■ WHAT YOU WILL DO ■
For this exercise, restate word for word only the lines from the first line of the data to the line containing "(endometrial) stained with".

Source data
»»

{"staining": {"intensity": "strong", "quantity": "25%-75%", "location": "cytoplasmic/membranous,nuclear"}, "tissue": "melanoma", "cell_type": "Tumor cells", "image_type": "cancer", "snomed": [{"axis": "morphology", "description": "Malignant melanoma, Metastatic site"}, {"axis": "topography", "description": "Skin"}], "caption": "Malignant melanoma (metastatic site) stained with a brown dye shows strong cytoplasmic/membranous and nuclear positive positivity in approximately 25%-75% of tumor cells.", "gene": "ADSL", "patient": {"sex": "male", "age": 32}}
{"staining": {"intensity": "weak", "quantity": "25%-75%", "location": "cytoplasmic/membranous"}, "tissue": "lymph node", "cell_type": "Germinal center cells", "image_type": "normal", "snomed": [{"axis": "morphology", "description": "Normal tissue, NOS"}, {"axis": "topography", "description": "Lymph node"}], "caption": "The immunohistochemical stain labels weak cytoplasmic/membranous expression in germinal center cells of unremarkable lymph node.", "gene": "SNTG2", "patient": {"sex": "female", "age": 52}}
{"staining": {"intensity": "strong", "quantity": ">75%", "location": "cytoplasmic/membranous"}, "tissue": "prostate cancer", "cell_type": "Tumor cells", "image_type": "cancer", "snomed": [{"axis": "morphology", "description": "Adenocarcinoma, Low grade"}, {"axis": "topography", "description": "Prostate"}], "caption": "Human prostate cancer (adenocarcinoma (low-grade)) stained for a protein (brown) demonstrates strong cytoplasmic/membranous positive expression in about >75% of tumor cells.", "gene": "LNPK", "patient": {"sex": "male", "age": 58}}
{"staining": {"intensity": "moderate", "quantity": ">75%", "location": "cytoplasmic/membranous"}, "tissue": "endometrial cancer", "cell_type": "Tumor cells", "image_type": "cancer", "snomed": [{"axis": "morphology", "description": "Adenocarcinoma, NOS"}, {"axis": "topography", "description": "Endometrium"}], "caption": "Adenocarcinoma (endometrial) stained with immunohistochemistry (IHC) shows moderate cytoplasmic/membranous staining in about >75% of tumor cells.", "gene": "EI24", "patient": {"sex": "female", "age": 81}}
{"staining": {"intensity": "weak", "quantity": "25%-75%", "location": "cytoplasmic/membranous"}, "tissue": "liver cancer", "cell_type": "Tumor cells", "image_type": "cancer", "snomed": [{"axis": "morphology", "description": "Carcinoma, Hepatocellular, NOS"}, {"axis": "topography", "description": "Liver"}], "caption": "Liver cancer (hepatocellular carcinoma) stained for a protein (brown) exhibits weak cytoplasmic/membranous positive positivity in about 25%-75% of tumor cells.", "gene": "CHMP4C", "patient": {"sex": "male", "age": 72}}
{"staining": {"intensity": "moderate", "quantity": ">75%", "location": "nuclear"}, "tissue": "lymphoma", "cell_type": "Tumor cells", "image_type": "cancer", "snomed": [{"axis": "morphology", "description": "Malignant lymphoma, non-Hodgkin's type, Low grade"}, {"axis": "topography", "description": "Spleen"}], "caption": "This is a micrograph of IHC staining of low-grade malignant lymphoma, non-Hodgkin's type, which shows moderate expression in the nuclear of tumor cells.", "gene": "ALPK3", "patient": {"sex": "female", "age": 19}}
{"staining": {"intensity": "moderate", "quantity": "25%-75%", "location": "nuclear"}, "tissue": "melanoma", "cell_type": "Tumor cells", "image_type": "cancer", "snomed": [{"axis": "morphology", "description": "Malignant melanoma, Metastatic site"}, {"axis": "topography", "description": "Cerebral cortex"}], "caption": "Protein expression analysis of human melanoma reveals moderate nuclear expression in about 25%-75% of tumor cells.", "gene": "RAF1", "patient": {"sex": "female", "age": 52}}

««

■ EXPECTED ANSWER ■
{"staining": {"intensity": "strong", "quantity": "25%-75%", "location": "cytoplasmic/membranous,nuclear"}, "tissue": "melanoma", "cell_type": "Tumor cells", "image_type": "cancer", "snomed": [{"axis": "morphology", "description": "Malignant melanoma, Metastatic site"}, {"axis": "topography", "description": "Skin"}], "caption": "Malignant melanoma (metastatic site) stained with a brown dye shows strong cytoplasmic/membranous and nuclear positive positivity in approximately 25%-75% of tumor cells.", "gene": "ADSL", "patient": {"sex": "male", "age": 32}}
{"staining": {"intensity": "weak", "quantity": "25%-75%", "location": "cytoplasmic/membranous"}, "tissue": "lymph node", "cell_type": "Germinal center cells", "image_type": "normal", "snomed": [{"axis": "morphology", "description": "Normal tissue, NOS"}, {"axis": "topography", "description": "Lymph node"}], "caption": "The immunohistochemical stain labels weak cytoplasmic/membranous expression in germinal center cells of unremarkable lymph node.", "gene": "SNTG2", "patient": {"sex": "female", "age": 52}}
{"staining": {"intensity": "strong", "quantity": ">75%", "location": "cytoplasmic/membranous"}, "tissue": "prostate cancer", "cell_type": "Tumor cells", "image_type": "cancer", "snomed": [{"axis": "morphology", "description": "Adenocarcinoma, Low grade"}, {"axis": "topography", "description": "Prostate"}], "caption": "Human prostate cancer (adenocarcinoma (low-grade)) stained for a protein (brown) demonstrates strong cytoplasmic/membranous positive expression in about >75% of tumor cells.", "gene": "LNPK", "patient": {"sex": "male", "age": 58}}
{"staining": {"intensity": "moderate", "quantity": ">75%", "location": "cytoplasmic/membranous"}, "tissue": "endometrial cancer", "cell_type": "Tumor cells", "image_type": "cancer", "snomed": [{"axis": "morphology", "description": "Adenocarcinoma, NOS"}, {"axis": "topography", "description": "Endometrium"}], "caption": "Adenocarcinoma (endometrial) stained with immunohistochemistry (IHC) shows moderate cytoplasmic/membranous staining in about >75% of tumor cells.", "gene": "EI24", "patient": {"sex": "female", "age": 81}}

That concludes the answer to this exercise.